More than 500 passengers on board five ships had been evacuated by 1 p.m. since navigation at the five-tier ship lock resumed at 11:30 a.m., when the fog faded and visibility returned to navigational requirements, the Yangtze River Three Gorges Navigation Bureau said.
Vegetables and grains were given to passengers for food.
About 80 cargo ships out of more than 200 vessels, stranded at the Three Gorges Dam area since the thick fog rolled in late on Saturday, had passed the ship lock by 5:20 p.m., the bureau told Xinhua.
All the remaining vessels were expected to pass through the lock by late Tuesday as each pass took about three hours.
A high pressure, weak wind, continuous rainfall since Saturday, and the special gorge terrain that hampers the diffusion of vapour, jointly contributed the formation of the fog, said Zhou Yuehua, an expert with Hubei Provincial Meteorological Bureau.
Weather forecasters say the sky at the dam area will be clear on Tuesday, but it did not exclude the possibility that fog may reoccur.
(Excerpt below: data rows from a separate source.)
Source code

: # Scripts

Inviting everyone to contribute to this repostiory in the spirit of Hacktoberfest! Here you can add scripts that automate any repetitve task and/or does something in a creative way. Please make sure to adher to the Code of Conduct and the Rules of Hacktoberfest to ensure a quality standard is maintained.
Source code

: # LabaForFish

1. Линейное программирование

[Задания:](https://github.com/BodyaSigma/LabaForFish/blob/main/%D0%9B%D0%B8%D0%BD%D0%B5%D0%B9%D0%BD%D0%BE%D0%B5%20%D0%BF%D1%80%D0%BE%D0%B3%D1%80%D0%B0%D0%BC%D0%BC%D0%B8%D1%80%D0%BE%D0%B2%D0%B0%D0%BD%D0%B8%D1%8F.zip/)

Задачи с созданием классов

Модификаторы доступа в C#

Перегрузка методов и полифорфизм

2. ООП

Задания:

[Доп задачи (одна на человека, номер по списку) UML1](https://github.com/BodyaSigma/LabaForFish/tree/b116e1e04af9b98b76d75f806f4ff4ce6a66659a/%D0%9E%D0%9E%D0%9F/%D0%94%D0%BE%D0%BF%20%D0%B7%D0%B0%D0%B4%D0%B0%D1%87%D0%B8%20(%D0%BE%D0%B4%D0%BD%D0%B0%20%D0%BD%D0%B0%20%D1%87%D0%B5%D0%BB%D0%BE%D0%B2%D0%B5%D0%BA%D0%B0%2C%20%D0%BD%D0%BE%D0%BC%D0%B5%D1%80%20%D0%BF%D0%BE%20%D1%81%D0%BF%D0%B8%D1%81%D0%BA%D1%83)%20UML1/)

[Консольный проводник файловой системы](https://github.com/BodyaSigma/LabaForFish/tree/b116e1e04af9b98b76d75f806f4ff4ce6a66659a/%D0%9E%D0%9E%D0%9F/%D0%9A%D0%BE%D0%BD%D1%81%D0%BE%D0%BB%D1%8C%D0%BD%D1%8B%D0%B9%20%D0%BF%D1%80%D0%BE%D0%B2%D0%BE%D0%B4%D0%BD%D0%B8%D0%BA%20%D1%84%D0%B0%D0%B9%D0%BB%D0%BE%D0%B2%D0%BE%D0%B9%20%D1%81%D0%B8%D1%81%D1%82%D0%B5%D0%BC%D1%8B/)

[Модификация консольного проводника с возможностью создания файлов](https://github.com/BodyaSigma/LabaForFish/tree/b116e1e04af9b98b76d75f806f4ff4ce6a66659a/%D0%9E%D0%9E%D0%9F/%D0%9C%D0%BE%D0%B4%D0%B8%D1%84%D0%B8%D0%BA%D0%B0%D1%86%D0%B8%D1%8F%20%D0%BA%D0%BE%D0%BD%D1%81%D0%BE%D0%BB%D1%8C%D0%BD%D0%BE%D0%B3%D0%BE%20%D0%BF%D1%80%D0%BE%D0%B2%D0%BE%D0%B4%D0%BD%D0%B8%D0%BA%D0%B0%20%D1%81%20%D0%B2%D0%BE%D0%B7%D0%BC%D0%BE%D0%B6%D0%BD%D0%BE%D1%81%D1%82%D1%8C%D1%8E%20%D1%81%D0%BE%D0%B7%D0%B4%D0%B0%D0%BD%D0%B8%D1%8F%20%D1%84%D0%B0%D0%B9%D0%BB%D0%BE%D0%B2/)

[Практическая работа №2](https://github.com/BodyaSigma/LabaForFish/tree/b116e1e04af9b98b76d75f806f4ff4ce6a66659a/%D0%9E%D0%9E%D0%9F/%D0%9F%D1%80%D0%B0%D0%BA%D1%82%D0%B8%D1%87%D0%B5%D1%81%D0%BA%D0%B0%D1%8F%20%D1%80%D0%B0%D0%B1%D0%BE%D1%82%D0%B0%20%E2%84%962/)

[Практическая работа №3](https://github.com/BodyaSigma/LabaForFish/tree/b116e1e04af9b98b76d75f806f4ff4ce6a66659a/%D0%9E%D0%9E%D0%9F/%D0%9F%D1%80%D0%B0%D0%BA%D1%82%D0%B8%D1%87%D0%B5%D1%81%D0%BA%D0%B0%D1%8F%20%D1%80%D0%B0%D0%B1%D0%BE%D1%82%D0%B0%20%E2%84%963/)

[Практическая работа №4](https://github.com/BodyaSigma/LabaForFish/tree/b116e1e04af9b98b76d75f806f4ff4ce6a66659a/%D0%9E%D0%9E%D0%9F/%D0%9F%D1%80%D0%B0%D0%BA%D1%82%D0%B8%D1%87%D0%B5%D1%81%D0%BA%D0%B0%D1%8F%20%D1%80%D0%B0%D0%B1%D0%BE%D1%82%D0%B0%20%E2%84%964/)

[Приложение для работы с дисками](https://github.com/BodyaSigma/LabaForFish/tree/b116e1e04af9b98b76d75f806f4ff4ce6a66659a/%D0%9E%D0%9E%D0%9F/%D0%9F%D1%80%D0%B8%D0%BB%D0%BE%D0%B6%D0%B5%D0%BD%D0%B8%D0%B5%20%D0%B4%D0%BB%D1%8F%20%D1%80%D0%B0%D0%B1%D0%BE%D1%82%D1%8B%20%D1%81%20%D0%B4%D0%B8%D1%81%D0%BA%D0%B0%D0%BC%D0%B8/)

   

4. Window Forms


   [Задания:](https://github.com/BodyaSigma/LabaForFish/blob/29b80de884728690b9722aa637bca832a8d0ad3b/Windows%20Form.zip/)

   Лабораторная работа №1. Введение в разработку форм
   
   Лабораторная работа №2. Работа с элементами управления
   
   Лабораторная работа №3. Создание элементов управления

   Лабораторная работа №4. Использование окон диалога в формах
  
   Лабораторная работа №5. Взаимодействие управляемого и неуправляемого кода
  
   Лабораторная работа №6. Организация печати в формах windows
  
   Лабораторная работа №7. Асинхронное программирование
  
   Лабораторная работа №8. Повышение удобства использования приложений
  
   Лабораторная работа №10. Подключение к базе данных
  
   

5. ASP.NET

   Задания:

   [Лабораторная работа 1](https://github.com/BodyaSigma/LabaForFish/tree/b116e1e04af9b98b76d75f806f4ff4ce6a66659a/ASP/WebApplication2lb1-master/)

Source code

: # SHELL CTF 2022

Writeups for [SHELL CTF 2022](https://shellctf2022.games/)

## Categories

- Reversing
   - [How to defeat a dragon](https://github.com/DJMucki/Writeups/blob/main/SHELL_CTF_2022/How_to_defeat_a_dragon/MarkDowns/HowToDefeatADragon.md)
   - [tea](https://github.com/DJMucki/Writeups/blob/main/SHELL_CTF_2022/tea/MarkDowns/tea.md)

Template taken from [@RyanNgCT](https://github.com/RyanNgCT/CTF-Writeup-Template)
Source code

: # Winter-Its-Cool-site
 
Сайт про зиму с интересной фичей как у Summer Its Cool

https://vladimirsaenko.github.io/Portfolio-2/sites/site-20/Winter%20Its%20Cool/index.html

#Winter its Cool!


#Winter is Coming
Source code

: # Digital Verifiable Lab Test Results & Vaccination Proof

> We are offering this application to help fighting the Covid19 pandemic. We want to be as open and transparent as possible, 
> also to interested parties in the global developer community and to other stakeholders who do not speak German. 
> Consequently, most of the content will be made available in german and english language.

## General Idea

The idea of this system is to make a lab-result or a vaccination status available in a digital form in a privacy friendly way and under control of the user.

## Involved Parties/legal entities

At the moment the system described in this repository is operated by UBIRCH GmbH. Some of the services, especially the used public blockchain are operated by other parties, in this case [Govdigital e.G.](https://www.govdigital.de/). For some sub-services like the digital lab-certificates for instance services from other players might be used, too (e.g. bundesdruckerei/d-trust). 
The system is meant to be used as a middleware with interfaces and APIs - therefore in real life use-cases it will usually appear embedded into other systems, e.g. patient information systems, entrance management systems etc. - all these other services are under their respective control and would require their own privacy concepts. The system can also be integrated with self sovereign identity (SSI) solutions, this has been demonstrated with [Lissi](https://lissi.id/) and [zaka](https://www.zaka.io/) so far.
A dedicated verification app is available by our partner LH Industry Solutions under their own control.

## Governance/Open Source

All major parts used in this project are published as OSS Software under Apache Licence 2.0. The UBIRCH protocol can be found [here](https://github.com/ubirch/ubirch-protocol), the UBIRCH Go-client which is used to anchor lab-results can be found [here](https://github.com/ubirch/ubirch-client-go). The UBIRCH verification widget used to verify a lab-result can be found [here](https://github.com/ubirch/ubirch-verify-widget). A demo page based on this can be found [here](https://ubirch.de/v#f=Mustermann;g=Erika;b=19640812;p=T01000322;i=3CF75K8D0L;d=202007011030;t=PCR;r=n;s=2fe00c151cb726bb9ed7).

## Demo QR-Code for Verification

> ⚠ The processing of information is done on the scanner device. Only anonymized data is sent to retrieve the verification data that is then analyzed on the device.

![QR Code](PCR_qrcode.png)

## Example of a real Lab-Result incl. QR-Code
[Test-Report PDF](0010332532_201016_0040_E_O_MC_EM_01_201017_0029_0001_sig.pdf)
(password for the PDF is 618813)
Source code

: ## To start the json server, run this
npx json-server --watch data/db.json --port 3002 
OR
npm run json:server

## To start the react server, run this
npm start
It is extremely difficult to forecast foggy weather, especially in the mountainous area, according to Ji Yujian, deputy director of the Three Gorges Navigation Bureau.
The Three Gorges -- the Qutang, Wuxia and Xiling gorges -- extends about 200 kilometers on the upper and middle reaches of the 6,300-kilometer Yangtze, China's longest river.
China launched the Three Gorges hydropower project and water control facility in 1993 with a budget of 22.5 billion U.S. dollars.
A 185-meter-high dam was completed in 2006. The five-tier ship lock was commissioned in 2003.
Workers have so far completed installation of 21 generators. The project's 26 turbo-generators are designed to produce 84.7 billion kwh of electricity a year after its scheduled completion this year.